### What you have to do:
Reproduce the records exactly, beginning with their first line and ending with the line that contains "between experimentalists and", and output nothing more.

Records from a dataset:
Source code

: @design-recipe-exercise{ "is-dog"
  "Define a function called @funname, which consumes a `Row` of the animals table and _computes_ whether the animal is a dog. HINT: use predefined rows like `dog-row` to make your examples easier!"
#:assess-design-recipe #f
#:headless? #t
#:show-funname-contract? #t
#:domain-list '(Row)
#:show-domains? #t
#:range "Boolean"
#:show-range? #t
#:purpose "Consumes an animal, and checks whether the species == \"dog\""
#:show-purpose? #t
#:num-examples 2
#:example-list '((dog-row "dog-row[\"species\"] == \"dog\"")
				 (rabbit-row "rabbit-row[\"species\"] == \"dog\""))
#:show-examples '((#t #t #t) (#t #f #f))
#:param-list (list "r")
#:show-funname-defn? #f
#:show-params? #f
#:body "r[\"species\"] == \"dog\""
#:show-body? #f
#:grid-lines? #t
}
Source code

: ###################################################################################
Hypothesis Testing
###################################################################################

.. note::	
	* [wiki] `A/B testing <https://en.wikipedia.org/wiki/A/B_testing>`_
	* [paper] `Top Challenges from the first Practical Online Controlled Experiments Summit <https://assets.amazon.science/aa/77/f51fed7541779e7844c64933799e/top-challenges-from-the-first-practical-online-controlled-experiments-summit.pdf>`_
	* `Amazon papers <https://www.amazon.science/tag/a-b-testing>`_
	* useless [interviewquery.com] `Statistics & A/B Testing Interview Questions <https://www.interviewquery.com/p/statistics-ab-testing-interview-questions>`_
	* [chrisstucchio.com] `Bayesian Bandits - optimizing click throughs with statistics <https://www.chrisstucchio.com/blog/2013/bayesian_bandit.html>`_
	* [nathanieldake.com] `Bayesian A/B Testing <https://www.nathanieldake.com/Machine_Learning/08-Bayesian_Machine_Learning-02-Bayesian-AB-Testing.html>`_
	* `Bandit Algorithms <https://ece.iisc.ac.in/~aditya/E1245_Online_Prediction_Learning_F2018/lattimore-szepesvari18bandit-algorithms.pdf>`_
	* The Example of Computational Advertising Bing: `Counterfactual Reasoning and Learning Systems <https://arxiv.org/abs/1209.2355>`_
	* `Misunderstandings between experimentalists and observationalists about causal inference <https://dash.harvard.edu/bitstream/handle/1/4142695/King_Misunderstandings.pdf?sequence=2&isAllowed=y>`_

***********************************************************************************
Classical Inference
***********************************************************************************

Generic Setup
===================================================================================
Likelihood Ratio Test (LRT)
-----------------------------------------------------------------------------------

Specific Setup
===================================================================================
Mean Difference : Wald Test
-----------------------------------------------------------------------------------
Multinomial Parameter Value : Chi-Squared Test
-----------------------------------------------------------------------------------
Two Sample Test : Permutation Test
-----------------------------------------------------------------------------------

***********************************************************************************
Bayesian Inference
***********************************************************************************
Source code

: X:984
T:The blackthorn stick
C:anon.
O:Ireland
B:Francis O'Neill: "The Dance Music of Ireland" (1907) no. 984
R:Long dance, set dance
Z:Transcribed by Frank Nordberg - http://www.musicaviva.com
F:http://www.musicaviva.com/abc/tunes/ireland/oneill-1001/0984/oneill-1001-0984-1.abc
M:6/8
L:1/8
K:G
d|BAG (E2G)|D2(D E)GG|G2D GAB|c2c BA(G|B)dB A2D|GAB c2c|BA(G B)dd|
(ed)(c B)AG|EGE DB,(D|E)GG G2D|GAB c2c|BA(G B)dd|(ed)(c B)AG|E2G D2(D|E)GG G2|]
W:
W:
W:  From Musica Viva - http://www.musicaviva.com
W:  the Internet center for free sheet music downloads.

### Task answer:
Source code

: @design-recipe-exercise{ "is-dog"
  "Define a function called @funname, which consumes a `Row` of the animals table and _computes_ whether the animal is a dog. HINT: use predefined rows like `dog-row` to make your examples easier!"
#:assess-design-recipe #f
#:headless? #t
#:show-funname-contract? #t
#:domain-list '(Row)
#:show-domains? #t
#:range "Boolean"
#:show-range? #t
#:purpose "Consumes an animal, and checks whether the species == \"dog\""
#:show-purpose? #t
#:num-examples 2
#:example-list '((dog-row "dog-row[\"species\"] == \"dog\"")
				 (rabbit-row "rabbit-row[\"species\"] == \"dog\""))
#:show-examples '((#t #t #t) (#t #f #f))
#:param-list (list "r")
#:show-funname-defn? #f
#:show-params? #f
#:body "r[\"species\"] == \"dog\""
#:show-body? #f
#:grid-lines? #t
}
Source code

: ###################################################################################
Hypothesis Testing
###################################################################################

.. note::	
	* [wiki] `A/B testing <https://en.wikipedia.org/wiki/A/B_testing>`_
	* [paper] `Top Challenges from the first Practical Online Controlled Experiments Summit <https://assets.amazon.science/aa/77/f51fed7541779e7844c64933799e/top-challenges-from-the-first-practical-online-controlled-experiments-summit.pdf>`_
	* `Amazon papers <https://www.amazon.science/tag/a-b-testing>`_
	* useless [interviewquery.com] `Statistics & A/B Testing Interview Questions <https://www.interviewquery.com/p/statistics-ab-testing-interview-questions>`_
	* [chrisstucchio.com] `Bayesian Bandits - optimizing click throughs with statistics <https://www.chrisstucchio.com/blog/2013/bayesian_bandit.html>`_
	* [nathanieldake.com] `Bayesian A/B Testing <https://www.nathanieldake.com/Machine_Learning/08-Bayesian_Machine_Learning-02-Bayesian-AB-Testing.html>`_
	* `Bandit Algorithms <https://ece.iisc.ac.in/~aditya/E1245_Online_Prediction_Learning_F2018/lattimore-szepesvari18bandit-algorithms.pdf>`_
	* The Example of Computational Advertising Bing: `Counterfactual Reasoning and Learning Systems <https://arxiv.org/abs/1209.2355>`_
	* `Misunderstandings between experimentalists and observationalists about causal inference <https://dash.harvard.edu/bitstream/handle/1/4142695/King_Misunderstandings.pdf?sequence=2&isAllowed=y>`_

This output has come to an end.